**Supplied data**
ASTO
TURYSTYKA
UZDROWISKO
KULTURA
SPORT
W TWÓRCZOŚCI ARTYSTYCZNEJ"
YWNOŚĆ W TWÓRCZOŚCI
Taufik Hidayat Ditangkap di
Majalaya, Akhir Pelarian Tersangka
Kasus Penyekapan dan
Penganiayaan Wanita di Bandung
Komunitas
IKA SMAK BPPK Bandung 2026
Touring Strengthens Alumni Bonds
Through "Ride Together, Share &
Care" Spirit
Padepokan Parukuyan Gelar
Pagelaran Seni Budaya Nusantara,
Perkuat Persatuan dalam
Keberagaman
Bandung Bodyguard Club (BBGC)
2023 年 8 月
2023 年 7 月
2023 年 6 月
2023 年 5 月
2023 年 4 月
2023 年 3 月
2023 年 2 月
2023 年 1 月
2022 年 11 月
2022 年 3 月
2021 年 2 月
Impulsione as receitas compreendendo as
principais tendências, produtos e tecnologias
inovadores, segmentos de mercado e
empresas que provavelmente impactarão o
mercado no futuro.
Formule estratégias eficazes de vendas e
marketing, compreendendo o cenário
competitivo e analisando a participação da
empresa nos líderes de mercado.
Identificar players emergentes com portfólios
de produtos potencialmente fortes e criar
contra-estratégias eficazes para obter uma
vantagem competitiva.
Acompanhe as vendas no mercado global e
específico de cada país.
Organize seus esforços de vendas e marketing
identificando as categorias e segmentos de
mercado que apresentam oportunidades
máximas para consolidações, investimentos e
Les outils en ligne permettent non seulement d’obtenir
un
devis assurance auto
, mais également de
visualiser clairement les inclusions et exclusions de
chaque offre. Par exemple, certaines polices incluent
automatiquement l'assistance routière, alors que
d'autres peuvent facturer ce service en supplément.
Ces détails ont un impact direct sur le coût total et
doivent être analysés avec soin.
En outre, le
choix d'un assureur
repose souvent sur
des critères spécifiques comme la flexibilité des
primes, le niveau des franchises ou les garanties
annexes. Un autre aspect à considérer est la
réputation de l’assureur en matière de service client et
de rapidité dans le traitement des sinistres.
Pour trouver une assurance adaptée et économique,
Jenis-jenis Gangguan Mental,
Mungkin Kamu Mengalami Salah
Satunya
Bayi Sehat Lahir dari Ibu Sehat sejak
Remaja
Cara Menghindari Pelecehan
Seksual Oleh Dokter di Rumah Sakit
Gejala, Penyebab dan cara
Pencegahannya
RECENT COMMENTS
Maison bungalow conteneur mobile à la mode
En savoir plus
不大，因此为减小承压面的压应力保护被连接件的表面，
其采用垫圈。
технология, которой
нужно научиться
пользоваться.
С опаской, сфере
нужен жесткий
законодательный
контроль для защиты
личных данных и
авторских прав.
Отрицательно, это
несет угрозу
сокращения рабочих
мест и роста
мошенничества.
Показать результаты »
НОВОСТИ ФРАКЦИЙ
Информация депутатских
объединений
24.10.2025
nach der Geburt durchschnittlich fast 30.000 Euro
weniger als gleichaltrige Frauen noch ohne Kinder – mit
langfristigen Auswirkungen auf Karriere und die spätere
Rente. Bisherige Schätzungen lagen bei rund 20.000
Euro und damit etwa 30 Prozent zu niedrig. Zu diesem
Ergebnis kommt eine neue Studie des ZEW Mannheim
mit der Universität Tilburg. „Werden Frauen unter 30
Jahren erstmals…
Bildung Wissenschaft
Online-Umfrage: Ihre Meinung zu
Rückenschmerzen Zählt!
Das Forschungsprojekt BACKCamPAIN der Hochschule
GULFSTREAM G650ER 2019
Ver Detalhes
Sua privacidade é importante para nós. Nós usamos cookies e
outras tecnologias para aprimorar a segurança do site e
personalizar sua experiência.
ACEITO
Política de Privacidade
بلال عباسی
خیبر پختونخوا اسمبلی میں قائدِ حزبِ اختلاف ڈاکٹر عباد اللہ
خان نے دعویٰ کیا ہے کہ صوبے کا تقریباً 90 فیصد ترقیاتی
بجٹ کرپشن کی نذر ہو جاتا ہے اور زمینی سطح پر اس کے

**What to work on**
For every line above with the word "mercado" in it, make a copy.

**Worked solution**
inovadores, segmentos de mercado e
mercado no futuro.
empresa nos líderes de mercado.
Acompanhe as vendas no mercado global e
mercado que apresentam oportunidades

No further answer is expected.